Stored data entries

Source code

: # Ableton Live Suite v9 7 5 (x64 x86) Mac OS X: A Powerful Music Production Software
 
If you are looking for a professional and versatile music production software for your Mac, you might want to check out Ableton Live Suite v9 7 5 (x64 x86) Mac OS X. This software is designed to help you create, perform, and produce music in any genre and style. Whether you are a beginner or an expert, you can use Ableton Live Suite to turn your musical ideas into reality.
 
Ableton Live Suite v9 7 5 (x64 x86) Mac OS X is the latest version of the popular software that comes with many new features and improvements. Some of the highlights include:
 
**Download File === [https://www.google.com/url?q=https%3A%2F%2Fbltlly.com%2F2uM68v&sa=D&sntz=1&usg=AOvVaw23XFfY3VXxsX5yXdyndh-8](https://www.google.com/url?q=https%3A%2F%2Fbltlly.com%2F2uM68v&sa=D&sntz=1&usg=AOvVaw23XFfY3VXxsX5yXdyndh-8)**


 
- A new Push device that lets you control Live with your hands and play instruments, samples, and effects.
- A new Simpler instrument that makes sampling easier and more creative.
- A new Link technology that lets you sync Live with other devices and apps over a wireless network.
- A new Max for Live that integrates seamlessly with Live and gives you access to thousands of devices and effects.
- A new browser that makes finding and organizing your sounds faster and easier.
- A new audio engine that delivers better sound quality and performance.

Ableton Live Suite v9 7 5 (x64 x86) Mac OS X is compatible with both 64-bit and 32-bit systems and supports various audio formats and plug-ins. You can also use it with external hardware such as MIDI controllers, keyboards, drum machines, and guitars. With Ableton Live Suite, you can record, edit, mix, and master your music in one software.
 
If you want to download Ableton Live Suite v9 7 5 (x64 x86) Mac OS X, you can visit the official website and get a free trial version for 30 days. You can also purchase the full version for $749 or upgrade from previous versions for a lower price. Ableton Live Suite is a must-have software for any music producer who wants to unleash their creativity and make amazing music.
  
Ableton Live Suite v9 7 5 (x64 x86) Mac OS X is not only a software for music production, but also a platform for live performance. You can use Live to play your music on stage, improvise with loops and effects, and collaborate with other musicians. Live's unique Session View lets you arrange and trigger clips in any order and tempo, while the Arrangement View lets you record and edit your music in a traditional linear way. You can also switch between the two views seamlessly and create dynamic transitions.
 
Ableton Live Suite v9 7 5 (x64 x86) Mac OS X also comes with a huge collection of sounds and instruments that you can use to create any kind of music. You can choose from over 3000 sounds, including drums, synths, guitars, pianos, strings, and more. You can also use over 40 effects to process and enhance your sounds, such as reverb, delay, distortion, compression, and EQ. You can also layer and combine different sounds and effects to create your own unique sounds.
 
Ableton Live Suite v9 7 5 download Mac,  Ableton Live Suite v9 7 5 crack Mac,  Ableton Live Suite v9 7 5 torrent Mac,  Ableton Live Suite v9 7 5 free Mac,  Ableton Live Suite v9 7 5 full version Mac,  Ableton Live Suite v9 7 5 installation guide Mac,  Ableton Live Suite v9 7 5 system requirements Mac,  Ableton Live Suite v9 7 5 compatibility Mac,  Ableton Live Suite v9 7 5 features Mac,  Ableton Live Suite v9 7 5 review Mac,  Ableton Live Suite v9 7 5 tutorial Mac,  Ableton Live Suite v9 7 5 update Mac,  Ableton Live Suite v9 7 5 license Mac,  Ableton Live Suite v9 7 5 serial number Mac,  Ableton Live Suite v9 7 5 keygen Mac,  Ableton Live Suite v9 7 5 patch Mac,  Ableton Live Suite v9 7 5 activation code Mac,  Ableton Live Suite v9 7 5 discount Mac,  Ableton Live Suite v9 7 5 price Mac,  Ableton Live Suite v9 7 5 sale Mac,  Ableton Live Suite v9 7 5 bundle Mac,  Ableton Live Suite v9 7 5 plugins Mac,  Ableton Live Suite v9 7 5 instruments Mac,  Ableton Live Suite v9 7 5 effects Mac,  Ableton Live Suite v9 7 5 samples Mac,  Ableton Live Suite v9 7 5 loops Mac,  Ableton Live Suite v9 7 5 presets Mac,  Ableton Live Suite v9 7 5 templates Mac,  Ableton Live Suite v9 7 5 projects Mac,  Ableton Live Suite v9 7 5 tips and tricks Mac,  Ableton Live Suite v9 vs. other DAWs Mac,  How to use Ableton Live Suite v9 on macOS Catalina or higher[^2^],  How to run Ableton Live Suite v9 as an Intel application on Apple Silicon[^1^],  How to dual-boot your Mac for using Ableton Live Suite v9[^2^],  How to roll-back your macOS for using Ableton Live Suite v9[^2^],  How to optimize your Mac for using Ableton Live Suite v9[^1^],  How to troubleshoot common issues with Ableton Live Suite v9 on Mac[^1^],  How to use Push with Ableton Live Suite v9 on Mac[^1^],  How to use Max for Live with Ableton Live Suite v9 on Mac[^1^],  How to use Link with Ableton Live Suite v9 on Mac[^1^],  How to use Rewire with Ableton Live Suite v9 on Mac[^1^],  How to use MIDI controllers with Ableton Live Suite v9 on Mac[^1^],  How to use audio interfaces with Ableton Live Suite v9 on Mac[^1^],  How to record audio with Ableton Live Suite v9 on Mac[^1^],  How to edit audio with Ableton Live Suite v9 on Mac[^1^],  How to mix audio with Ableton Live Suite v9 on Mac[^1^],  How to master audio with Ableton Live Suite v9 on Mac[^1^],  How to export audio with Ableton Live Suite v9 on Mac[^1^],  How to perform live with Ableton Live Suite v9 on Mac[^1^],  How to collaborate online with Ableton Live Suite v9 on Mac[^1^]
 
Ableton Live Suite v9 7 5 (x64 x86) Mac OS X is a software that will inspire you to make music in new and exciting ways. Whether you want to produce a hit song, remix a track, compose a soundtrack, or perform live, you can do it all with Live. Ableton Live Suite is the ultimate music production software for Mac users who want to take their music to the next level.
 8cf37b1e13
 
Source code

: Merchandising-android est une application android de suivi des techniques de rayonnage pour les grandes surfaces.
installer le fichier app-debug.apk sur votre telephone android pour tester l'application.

# TO DO:
Copy out the entries above exactly as given, starting at the top and ending with the line containing "If you are looking"; include both and nothing more.

# SOLUTION FOR THIS TASK:
Source code

: # Ableton Live Suite v9 7 5 (x64 x86) Mac OS X: A Powerful Music Production Software
 
If you are looking for a professional and versatile music production software for your Mac, you might want to check out Ableton Live Suite v9 7 5 (x64 x86) Mac OS X. This software is designed to help you create, perform, and produce music in any genre and style. Whether you are a beginner or an expert, you can use Ableton Live Suite to turn your musical ideas into reality.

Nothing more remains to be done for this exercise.